As illustrated in (b) of FIG. 15, a width, in a direction of an X-axis, of the groove formed in the metallic member 101 (i.e., a width of the dielectric member 102) becomes narrower from a plus direction of a Y-axis to a minus direction of the Y-axis. The narrower the width in the direction of the X-axis, the larger the effective refractive index for surface plasmon polaritons excited in a case where light polarized in the direction of the X-axis enters the waveguide 100. In this case, a track of the surface plasmon polaritons propagating through the groove in the metallic member 101 is indicated by an arrow A in (c) of FIG. 15. That is, the surface plasmon polaritons change their propagation direction toward a tip of the groove.
If incident light travels from a medium having a small refractive index to a medium having a large refractive index, θ4<θ3 is satisfied by Snell's law, as illustrated in (d) of FIG. 15. Since a groove of a V-shaped waveguide such as the waveguide 100 is considered to be a group of layers in which a refractive index gradually changes, the surface plasmon polaritons propagating through the groove in the metallic member 101 converge at the tip of the V-shape of the groove.
As indicated by a dashed line in (d) of FIG. 15, usually, light (surface plasmon polaritons) is reflected on an interface between two media which are different in refractive index from each other.

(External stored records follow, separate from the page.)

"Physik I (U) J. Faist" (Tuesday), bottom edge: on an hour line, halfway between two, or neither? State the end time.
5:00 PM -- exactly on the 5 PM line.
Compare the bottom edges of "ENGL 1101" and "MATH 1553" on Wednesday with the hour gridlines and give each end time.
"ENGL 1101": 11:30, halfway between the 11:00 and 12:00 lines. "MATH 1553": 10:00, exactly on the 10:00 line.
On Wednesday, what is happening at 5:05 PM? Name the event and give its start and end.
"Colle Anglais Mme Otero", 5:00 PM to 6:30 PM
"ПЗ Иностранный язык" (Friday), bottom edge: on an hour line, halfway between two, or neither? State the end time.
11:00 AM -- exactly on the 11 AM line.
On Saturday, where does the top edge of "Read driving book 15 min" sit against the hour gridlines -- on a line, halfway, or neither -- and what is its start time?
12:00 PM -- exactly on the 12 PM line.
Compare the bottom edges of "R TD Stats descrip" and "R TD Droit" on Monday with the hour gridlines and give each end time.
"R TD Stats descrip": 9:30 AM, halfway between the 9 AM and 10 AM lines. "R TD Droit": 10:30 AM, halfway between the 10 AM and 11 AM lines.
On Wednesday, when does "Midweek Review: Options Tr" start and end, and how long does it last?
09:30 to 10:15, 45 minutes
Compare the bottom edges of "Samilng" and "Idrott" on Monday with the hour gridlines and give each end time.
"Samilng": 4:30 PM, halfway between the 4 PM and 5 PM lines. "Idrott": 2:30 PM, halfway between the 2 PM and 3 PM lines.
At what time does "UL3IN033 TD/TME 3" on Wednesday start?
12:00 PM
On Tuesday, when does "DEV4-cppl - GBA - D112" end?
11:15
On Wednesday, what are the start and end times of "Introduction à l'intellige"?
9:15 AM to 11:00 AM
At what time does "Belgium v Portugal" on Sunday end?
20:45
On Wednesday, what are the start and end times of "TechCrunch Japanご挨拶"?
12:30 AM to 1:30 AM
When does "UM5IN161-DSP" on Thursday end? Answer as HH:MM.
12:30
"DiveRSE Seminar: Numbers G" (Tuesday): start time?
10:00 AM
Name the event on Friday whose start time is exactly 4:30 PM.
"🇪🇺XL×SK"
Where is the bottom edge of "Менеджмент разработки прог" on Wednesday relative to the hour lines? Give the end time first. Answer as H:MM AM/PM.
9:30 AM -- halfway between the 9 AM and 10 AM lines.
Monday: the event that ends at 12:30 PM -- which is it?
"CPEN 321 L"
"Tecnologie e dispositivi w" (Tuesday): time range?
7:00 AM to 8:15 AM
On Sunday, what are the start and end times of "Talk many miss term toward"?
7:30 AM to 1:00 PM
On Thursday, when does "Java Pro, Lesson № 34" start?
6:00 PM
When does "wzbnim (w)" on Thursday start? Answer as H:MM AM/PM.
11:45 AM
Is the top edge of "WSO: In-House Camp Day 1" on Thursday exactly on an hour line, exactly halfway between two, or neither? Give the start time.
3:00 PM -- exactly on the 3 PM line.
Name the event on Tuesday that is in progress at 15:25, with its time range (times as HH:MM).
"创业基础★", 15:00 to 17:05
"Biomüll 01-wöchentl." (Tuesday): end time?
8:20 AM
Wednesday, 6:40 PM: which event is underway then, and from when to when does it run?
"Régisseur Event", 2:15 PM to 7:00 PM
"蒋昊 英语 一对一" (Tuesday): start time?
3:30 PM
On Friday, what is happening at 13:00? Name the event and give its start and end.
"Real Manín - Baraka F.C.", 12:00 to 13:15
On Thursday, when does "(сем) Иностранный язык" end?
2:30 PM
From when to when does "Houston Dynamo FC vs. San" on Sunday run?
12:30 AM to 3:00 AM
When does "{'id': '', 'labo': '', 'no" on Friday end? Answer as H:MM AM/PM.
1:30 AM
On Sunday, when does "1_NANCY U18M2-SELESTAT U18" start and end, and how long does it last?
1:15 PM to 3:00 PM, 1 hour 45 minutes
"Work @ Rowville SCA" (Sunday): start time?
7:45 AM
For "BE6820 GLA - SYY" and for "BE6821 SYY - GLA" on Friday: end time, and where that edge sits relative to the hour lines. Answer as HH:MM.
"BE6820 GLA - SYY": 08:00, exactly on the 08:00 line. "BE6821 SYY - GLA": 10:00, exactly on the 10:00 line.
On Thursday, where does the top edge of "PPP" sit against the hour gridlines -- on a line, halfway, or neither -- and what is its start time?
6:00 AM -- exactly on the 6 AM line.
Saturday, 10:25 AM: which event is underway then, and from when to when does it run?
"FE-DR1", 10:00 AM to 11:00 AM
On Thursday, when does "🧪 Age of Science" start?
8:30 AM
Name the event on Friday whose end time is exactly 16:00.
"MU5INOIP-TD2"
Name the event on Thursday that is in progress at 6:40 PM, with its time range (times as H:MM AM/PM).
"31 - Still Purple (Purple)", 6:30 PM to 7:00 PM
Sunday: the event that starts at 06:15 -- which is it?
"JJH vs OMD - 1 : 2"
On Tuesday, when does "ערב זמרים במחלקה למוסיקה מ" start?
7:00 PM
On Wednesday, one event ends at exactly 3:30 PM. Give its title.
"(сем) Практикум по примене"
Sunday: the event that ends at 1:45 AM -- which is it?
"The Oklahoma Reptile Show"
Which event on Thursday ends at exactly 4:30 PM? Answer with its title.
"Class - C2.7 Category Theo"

However, if a difference between respective refractive indexes of the two media is very small, a reflectance is very small. That is, decreasing an angle of an opening of the V-shape of the groove makes it possible to decrease a change in effective refractive index. As a result, reflection of the light can be suppressed in the V-shaped waveguide 100 so that the surface plasmon polaritons may be converged at a Z-axis (i.e., at the edge of the groove).